TASK TO COMPLETE: Please reproduce the data below exactly, from the first line through the line containing "high-resolution micrograph shows", and leave every later line out.

(Dataset entries)
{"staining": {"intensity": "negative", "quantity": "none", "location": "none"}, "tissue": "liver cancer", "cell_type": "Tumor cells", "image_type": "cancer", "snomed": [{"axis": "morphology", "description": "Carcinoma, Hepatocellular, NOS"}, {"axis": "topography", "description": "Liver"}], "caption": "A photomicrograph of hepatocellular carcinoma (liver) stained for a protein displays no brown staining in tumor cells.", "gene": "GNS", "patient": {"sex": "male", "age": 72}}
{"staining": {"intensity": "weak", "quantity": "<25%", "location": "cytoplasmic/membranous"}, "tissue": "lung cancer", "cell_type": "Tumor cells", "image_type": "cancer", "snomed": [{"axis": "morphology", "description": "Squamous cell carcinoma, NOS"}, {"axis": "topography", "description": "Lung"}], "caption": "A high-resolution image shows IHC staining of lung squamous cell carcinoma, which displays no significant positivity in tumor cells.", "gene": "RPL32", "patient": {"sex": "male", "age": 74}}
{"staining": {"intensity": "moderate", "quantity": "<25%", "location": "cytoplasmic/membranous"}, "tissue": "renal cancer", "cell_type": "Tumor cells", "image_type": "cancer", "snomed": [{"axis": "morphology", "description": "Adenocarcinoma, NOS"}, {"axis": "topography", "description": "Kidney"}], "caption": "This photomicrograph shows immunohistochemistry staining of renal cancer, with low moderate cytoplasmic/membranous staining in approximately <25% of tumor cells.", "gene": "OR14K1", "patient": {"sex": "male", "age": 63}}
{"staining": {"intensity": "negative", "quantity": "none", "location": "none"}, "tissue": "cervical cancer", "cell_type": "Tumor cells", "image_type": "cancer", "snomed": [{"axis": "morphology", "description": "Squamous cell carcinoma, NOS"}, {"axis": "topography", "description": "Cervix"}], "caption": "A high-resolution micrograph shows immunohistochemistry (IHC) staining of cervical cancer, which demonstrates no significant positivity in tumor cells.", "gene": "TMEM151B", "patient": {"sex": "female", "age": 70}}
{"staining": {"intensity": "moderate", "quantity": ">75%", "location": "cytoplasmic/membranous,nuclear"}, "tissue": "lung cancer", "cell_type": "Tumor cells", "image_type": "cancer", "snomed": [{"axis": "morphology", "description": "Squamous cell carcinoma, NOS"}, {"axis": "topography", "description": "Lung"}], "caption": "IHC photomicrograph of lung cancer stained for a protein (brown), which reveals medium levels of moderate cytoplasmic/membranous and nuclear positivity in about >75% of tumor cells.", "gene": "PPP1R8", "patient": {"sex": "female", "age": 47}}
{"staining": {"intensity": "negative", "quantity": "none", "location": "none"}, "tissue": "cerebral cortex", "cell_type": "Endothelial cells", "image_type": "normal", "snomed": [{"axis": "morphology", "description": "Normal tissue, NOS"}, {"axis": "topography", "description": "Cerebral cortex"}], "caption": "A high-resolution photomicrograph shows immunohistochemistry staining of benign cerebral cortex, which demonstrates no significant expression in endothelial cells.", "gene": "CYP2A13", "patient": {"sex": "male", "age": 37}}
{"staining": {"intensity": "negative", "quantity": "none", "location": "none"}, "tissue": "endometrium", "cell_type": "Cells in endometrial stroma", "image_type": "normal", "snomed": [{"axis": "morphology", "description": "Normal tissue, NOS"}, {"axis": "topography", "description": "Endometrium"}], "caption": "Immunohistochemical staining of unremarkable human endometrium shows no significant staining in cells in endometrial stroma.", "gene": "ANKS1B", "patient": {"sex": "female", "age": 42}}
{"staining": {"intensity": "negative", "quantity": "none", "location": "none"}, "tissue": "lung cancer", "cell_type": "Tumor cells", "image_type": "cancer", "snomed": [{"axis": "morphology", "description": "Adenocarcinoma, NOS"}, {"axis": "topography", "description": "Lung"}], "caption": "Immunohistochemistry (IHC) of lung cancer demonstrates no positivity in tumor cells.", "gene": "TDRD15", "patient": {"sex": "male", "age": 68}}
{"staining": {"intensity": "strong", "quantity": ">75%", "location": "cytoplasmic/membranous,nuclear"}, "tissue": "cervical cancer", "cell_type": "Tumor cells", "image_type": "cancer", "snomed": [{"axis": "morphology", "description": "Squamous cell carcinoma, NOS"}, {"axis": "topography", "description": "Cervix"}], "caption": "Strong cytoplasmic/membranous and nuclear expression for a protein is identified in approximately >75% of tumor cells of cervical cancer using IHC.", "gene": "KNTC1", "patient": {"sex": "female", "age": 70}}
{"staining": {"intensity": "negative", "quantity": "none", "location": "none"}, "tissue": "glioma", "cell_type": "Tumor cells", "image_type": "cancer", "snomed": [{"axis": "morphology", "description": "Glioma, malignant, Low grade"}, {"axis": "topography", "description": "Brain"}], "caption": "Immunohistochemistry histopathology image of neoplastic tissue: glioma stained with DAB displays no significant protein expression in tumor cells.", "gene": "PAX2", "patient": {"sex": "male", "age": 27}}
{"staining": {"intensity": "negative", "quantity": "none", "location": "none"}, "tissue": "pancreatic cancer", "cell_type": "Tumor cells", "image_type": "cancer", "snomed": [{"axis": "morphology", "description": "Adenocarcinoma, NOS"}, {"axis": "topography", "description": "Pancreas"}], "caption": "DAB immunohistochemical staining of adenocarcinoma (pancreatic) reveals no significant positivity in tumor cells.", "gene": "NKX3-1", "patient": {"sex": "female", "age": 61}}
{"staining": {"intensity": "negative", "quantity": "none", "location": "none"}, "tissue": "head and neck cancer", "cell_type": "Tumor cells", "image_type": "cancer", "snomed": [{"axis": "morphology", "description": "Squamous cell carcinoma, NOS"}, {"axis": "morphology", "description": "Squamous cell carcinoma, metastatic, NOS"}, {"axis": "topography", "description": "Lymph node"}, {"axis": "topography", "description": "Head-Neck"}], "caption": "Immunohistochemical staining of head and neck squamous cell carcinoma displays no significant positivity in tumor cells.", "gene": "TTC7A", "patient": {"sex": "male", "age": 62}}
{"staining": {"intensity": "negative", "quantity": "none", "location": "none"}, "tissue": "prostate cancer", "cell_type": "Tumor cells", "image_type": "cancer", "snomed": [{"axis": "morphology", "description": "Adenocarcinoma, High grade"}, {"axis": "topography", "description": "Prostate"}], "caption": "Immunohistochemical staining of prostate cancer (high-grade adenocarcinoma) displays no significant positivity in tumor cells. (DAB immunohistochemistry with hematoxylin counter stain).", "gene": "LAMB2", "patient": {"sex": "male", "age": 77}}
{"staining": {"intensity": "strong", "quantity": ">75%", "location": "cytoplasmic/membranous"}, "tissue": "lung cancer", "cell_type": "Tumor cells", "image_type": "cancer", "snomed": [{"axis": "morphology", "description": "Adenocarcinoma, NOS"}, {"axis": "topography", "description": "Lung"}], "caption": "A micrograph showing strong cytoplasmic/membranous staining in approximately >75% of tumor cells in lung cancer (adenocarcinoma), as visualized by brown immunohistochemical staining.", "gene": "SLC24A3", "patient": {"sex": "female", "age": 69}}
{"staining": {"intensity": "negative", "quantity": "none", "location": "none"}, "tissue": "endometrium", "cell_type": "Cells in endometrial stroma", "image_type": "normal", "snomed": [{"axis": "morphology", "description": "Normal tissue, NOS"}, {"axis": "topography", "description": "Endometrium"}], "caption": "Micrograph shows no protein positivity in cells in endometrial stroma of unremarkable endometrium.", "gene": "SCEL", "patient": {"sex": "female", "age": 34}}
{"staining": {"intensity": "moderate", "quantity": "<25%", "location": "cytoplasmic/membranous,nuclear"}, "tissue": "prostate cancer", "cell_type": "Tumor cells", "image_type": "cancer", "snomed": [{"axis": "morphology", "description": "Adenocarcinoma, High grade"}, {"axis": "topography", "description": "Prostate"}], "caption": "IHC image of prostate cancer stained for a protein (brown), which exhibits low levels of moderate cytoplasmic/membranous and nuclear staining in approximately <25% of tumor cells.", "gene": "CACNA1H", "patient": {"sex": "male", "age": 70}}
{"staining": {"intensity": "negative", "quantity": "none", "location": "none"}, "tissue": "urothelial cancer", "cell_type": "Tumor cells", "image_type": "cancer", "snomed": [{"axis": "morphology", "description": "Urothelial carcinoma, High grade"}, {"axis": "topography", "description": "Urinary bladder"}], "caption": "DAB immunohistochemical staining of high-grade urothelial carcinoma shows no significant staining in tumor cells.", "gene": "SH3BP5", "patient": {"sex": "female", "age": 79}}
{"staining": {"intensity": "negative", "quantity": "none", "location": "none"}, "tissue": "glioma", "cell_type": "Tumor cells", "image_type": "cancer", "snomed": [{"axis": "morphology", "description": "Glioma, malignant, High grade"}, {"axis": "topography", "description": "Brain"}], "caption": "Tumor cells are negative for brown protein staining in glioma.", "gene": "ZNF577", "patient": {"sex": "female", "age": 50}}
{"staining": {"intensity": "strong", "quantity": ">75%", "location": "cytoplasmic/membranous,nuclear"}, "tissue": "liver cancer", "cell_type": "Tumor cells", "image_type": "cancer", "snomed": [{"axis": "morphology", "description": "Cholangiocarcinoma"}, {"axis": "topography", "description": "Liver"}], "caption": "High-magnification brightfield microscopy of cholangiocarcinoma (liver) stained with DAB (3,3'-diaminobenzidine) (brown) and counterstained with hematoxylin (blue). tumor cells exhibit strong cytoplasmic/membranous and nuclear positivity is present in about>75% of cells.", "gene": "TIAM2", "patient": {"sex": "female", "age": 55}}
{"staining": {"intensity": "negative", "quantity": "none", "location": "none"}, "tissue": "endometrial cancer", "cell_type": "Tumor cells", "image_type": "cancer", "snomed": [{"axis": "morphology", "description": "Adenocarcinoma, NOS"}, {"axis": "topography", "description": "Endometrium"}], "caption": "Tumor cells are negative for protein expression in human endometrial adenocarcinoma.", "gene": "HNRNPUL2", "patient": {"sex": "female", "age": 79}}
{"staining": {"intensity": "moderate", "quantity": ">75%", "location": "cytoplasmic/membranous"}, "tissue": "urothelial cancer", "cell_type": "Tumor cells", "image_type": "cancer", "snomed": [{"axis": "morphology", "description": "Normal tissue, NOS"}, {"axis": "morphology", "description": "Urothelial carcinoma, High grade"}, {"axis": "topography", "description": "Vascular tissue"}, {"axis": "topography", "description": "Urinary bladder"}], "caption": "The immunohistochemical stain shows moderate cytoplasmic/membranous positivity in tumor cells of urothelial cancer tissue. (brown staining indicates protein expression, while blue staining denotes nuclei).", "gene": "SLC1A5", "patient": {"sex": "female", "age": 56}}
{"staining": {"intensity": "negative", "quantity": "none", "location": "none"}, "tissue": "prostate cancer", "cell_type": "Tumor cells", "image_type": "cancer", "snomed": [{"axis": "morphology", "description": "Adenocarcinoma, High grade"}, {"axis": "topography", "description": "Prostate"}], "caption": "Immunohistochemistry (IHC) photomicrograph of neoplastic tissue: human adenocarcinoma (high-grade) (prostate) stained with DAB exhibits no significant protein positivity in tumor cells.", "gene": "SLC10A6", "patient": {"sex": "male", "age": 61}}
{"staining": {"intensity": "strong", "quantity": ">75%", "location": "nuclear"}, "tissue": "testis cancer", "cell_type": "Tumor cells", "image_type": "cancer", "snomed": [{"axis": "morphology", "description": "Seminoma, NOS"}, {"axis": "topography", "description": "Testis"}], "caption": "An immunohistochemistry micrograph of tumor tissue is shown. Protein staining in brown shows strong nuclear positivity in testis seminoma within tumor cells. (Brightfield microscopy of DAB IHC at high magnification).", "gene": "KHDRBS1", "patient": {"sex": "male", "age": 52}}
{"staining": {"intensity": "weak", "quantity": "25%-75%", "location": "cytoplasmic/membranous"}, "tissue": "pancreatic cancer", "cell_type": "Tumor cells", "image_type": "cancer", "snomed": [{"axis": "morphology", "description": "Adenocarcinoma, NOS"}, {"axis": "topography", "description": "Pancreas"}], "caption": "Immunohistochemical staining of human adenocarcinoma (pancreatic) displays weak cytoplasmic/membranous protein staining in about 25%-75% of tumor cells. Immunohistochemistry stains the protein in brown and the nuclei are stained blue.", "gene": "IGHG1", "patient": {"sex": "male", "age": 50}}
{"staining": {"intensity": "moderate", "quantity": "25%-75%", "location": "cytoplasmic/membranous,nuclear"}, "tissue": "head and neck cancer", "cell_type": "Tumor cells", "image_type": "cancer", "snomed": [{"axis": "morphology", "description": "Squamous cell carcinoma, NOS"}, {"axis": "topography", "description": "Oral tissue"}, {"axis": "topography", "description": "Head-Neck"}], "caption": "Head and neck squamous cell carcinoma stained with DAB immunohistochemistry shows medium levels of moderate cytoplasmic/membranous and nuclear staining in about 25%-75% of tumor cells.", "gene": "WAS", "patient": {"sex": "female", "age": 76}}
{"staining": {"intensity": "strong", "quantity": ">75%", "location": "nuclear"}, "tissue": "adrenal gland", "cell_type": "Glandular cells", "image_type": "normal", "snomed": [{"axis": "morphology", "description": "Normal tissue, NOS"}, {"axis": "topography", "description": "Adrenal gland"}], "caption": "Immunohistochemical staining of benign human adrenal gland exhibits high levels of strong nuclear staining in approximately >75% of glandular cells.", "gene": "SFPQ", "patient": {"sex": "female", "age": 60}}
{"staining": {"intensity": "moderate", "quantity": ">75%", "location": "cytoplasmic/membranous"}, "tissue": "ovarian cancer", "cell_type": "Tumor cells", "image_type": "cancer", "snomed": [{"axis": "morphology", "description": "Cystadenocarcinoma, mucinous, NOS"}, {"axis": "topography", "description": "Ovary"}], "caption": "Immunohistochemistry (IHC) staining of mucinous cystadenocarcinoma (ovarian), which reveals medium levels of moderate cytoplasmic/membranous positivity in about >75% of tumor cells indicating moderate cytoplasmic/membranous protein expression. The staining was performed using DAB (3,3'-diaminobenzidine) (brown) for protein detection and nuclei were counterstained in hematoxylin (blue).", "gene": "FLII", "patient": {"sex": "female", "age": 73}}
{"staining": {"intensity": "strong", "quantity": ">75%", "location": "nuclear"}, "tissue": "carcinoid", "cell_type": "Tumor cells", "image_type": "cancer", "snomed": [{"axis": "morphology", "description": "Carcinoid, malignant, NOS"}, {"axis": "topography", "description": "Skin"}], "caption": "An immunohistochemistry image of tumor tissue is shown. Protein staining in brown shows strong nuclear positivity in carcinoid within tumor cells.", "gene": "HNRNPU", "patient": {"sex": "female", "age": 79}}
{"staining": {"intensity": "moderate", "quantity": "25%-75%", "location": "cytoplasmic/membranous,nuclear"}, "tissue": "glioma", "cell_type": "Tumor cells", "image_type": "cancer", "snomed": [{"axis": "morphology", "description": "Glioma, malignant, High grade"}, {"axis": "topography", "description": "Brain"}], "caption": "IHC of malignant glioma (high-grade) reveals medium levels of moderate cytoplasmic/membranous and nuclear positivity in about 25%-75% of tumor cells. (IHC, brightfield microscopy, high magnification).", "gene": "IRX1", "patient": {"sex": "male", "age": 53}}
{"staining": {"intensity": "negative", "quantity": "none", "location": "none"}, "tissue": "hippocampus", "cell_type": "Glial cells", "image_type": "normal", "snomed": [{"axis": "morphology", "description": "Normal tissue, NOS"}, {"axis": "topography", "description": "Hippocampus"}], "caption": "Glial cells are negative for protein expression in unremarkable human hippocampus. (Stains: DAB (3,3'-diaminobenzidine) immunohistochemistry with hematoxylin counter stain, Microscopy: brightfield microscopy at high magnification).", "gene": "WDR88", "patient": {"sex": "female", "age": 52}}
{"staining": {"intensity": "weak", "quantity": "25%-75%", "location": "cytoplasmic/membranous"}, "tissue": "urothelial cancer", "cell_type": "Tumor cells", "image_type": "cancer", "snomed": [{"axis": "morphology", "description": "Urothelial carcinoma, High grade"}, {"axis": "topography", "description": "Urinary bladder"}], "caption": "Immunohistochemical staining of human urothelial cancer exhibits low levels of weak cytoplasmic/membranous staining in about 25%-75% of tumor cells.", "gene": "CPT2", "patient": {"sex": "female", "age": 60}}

EXPECTED ANSWER:
{"staining": {"intensity": "negative", "quantity": "none", "location": "none"}, "tissue": "liver cancer", "cell_type": "Tumor cells", "image_type": "cancer", "snomed": [{"axis": "morphology", "description": "Carcinoma, Hepatocellular, NOS"}, {"axis": "topography", "description": "Liver"}], "caption": "A photomicrograph of hepatocellular carcinoma (liver) stained for a protein displays no brown staining in tumor cells.", "gene": "GNS", "patient": {"sex": "male", "age": 72}}
{"staining": {"intensity": "weak", "quantity": "<25%", "location": "cytoplasmic/membranous"}, "tissue": "lung cancer", "cell_type": "Tumor cells", "image_type": "cancer", "snomed": [{"axis": "morphology", "description": "Squamous cell carcinoma, NOS"}, {"axis": "topography", "description": "Lung"}], "caption": "A high-resolution image shows IHC staining of lung squamous cell carcinoma, which displays no significant positivity in tumor cells.", "gene": "RPL32", "patient": {"sex": "male", "age": 74}}
{"staining": {"intensity": "moderate", "quantity": "<25%", "location": "cytoplasmic/membranous"}, "tissue": "renal cancer", "cell_type": "Tumor cells", "image_type": "cancer", "snomed": [{"axis": "morphology", "description": "Adenocarcinoma, NOS"}, {"axis": "topography", "description": "Kidney"}], "caption": "This photomicrograph shows immunohistochemistry staining of renal cancer, with low moderate cytoplasmic/membranous staining in approximately <25% of tumor cells.", "gene": "OR14K1", "patient": {"sex": "male", "age": 63}}
{"staining": {"intensity": "negative", "quantity": "none", "location": "none"}, "tissue": "cervical cancer", "cell_type": "Tumor cells", "image_type": "cancer", "snomed": [{"axis": "morphology", "description": "Squamous cell carcinoma, NOS"}, {"axis": "topography", "description": "Cervix"}], "caption": "A high-resolution micrograph shows immunohistochemistry (IHC) staining of cervical cancer, which demonstrates no significant positivity in tumor cells.", "gene": "TMEM151B", "patient": {"sex": "female", "age": 70}}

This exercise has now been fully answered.